(Eric Bogle & "Dolly Parton")
Ever wake up late at night, or find yourself working or reading or just fucking off, with a song going around in your brain? I always do that. Especially the late-night or early-morning thing.
If it's a nice, peaceful song, fine. A couple that seem to recur in my brain are "Don't Walk Away, Renee", (or whatever the actual title is) and "Meet Me in September". But lately they've been, well, not depressing exactly, but not cheerful songs, by Scots-Australian folk singer Eric Bogle. Now I am a lifelong fan of Eric Bogle. Amy and I got to see him live in Northampton at the Iron Horse pub, with John Munro, late last year when he was on one of his infrequent American tours. For a very humorous synopsis of the tour, go here.
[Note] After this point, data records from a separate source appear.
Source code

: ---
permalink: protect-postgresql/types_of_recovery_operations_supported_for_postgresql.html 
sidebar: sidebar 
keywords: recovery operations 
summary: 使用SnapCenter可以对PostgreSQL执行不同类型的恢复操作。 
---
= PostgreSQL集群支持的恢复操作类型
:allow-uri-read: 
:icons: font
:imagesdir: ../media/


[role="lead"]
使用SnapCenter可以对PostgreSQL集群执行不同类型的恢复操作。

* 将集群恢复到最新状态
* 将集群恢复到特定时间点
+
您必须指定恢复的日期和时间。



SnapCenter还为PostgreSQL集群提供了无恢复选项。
But imagine waking in the middle of the night to hear this going around and around and around in your head-
I know I won't see peace again,
for what's left of my life.
I know you'll keep on blindly killing,
and that many more will die.
I grieve for all the innocents,
and feel anger at their fate,
but I must not, I can not, I will not-
-hate.
Oh I wish I could be there,
The day you go to meet your God,
when you hold up your bloody hands and cry-
'I did it all in your name, Lord!'
That age-old lie,
lifted upwards as a prayer,
when your God looks deep inside your soul,
Oh, I wish I could be there.
For thou shalt not make me hate.
Thou shalt not make me kill.
This mind is my own,
this heart, this soul, this will.
If I've learned anything at all,
it's that love, not hate endures.
I'd rather live just one day in my world,
than a thousand years in yours.
- -
whew!
I dunno. I haven't been sleeping well lately. Well, ok, since Bush got elected the first time... but especially badly the last few months. Actually, a late-night musing brought on today's Mulligrubbers post. I woke up last night, after reading the first half of Sy Hersh's piece in the latest New Yorker, with the vision of George Bush looking out over a vast, devastated, radioactive Middle-Eastern wasteland and saying to me, "Well, we showed them Iranians, anyway. I think it was worth it."
I'd just like a single good night's sleep...
1 comment:
The answer's in the song, methinks. But it ain't no easy answer.